Our approach to fake colleges isn’t just about migration numbers. It is also about maintaining the reputation of our HE sector. Low-quality providers don’t just damage the brand of this great sector. They also hold back social mobility and prevent young people, especially from disadvantaged backgrounds who may be over-represented at them, from realising their potential and reaping all the benefits they hope to gain from a university experience.
The Prime Minister has already said she wants Britain to work for everyone. Both secretaries of state that I work with share this strong vision, as do I.
We want all those with the potential and the ability to succeed to do so. And the HE sector plays an essential role in this.

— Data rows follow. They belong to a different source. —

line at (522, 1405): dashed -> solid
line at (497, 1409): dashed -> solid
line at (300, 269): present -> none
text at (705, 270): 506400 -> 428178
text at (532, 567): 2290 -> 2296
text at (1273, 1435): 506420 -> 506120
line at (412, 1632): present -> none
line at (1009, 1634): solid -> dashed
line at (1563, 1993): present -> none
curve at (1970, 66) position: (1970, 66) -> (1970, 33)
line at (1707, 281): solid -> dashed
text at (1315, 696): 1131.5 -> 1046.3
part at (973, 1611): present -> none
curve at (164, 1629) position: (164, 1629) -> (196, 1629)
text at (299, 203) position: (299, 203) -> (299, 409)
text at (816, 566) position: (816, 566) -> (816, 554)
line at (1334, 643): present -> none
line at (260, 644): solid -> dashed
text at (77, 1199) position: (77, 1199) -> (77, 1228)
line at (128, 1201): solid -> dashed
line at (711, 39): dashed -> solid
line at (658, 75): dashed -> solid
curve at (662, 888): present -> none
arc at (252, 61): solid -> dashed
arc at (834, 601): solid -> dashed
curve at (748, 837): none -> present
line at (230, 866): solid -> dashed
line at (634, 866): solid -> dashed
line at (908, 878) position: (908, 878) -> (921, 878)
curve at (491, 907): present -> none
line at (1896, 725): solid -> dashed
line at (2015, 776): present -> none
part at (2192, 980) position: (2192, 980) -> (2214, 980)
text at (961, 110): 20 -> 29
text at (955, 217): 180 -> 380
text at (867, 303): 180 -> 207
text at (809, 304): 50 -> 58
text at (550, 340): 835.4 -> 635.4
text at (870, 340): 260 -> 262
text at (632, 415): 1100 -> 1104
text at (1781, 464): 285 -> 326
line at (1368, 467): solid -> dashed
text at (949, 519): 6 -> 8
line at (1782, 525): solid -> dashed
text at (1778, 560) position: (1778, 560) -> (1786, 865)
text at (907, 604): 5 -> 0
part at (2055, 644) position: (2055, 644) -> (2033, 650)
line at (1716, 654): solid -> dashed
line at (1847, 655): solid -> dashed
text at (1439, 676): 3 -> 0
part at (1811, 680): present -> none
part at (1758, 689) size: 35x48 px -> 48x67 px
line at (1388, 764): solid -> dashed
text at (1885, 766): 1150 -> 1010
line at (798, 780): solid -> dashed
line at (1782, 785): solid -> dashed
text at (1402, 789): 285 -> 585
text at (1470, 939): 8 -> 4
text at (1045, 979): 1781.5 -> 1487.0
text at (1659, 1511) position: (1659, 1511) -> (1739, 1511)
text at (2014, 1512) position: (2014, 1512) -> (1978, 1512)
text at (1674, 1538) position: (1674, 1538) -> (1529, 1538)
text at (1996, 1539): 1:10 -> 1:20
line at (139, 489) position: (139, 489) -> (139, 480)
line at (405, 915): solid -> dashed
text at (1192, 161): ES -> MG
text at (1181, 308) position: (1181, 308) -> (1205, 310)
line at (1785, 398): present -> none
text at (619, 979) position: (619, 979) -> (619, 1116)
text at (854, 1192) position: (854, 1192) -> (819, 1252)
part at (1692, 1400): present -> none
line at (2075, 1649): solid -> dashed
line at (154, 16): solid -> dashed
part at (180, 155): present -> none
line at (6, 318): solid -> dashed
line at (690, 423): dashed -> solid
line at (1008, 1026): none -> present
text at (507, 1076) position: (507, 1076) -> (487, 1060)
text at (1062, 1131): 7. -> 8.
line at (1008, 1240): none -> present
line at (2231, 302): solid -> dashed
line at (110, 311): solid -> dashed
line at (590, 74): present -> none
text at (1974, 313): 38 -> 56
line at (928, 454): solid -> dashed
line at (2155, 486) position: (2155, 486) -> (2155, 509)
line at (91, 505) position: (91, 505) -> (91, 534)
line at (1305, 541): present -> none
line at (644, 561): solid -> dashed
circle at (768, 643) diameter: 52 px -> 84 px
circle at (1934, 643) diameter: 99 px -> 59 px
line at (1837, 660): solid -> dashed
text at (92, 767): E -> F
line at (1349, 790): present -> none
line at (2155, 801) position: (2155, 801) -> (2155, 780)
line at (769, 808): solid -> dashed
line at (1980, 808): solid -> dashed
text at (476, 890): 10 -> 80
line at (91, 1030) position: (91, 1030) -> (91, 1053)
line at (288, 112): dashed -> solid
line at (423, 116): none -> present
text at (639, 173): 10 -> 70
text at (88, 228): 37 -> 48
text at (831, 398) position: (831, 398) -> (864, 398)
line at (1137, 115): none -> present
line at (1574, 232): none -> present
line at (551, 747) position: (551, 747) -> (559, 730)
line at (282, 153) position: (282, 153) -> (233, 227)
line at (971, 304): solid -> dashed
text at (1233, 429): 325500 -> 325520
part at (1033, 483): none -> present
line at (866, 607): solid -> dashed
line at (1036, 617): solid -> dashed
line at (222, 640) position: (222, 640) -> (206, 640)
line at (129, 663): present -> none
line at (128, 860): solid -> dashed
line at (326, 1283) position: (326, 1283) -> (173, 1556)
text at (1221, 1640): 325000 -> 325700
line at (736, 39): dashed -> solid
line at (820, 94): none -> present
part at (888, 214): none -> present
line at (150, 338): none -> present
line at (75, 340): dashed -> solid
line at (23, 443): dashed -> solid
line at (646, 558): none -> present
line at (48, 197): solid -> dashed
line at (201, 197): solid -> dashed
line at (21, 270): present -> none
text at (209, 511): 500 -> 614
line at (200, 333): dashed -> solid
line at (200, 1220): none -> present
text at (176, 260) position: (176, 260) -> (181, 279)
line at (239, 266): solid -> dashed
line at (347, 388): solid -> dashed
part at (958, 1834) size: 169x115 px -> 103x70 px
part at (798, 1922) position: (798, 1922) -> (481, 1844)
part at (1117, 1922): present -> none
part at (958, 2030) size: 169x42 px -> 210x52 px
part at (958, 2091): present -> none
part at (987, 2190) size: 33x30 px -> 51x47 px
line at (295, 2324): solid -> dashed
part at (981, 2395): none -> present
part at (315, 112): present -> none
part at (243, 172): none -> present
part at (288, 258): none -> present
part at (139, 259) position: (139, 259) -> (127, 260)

We have already removed the artificial cap on student numbers, giving thousands more students the opportunity to enter HE, with demonstrable results.
Data for entry in 2016 shows that the application rate for 18-year-olds from disadvantaged backgrounds has never been higher, while UCAS data for the 2015 entry cycle shows a welcome increase in progression for the same group, including to the most selective institutions.
On top of this, the Office for Fair Access (OFFA) has agreed 183 access agreements for 2016 to 2017, with universities now planning to spend more than £745 million on measures to improve access and student success for these students.
HE’s presence in DfE will help facilitate closer ties between universities and schools to tackle issues such as raising attainment, building on the priority that we gave this in the government’s guidance to Les Ebdon, the Director of Fair Access, earlier this year – guidance which for the first time ensured that access agreements will target activity to those who have often been side-lined: white working-class boys and students with learning difficulties.
As I have said, UK universities rank among the very best in the world and our research base is of global envy. But to ensure that this high-quality education is accessible to all there is more to do. The Higher Education and Research Bill will make it easier for high-quality new providers to enter the sector, giving students more choices and opportunities, while the Teaching Excellence Framework, operated by the OfS, will ensure that institutions are rated and funded according to the quality of their teaching and outcomes from it, not just the number of students they teach.
I am also looking forward to seeing the report of UUK’s Social Mobility Advisory Group, which Nicola is leading, and has been doing important work on this issue. Nobody is suggesting that universities alone can fix the underlying social divisions in our country so starkly exposed by the Brexit outcome. But universities can and must contribute, and, with the power that you do have, I make no apology for urging all of you to make this a priority.
Together, we must respond to the challenges and opportunities presented by Brexit and the changing nature of our economy and the way that change affects different groups of society.
The government cannot do this without your continued help and guidance.
We need your help to do more to drive up quality so that all students can be confident that their investment in a university education has been worthwhile. As Ed Peck, VC of this great university has put it: “Universities must become more student-centric and outcome driven, alongside fulfilling a wider role as catalysts for social mobility on an industrial scale.” I could not agree more.
I look forward to working with you in the months ahead.